Problem to work on
Counting only the lines below that contain the word "обучения", what is the total? Give it with no other words.

Dataset extract
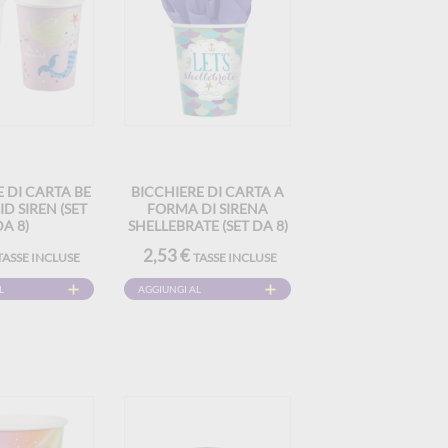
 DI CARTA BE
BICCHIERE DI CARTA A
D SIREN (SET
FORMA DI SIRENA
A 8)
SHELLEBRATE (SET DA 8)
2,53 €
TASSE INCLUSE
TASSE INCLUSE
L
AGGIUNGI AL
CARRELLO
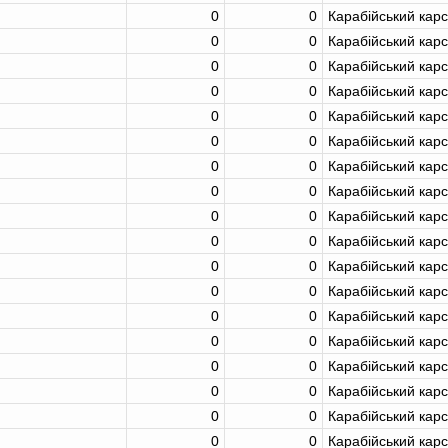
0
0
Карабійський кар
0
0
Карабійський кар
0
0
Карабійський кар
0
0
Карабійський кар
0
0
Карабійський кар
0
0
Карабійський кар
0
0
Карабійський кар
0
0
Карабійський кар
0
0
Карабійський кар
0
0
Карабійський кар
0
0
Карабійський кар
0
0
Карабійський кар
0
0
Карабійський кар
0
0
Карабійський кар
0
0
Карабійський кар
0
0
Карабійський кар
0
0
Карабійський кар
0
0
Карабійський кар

---

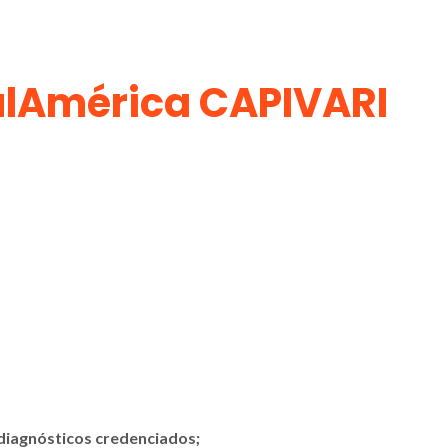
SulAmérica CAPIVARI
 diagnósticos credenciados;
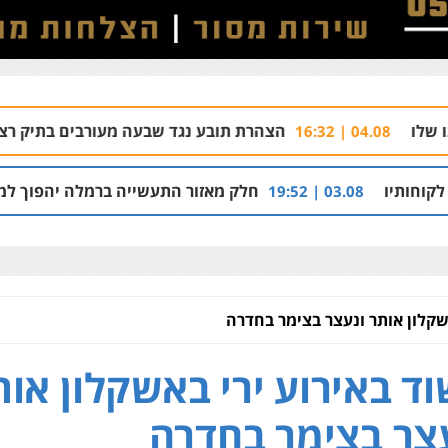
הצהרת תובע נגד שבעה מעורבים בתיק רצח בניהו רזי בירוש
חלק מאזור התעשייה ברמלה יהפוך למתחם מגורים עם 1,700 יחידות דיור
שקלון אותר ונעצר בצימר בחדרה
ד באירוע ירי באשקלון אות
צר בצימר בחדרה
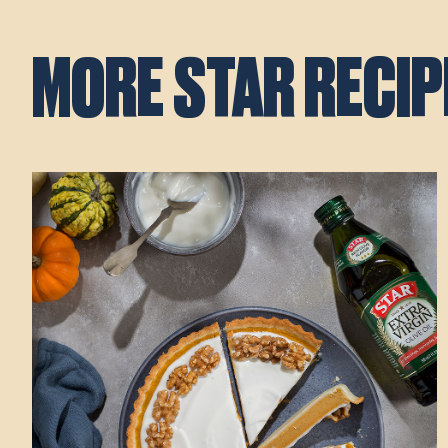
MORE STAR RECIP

==

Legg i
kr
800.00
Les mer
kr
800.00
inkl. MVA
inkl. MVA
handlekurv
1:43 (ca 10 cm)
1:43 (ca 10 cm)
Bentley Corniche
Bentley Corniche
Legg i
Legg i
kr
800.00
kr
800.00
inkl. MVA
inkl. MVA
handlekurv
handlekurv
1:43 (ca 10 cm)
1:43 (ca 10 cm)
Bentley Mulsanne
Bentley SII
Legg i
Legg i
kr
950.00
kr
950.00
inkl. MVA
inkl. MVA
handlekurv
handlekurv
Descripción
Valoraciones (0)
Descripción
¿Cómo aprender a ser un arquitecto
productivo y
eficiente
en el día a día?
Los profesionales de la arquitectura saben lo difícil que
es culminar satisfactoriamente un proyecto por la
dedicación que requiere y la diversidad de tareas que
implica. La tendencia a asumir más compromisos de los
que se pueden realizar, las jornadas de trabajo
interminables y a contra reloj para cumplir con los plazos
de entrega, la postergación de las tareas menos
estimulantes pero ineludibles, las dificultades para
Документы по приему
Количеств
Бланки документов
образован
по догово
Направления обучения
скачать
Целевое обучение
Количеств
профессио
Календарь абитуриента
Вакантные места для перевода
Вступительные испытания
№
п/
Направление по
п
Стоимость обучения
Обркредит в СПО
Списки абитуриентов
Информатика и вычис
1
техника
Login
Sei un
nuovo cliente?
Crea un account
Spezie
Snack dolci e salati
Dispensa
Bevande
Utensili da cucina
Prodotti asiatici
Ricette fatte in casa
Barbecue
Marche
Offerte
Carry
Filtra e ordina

Task answer
2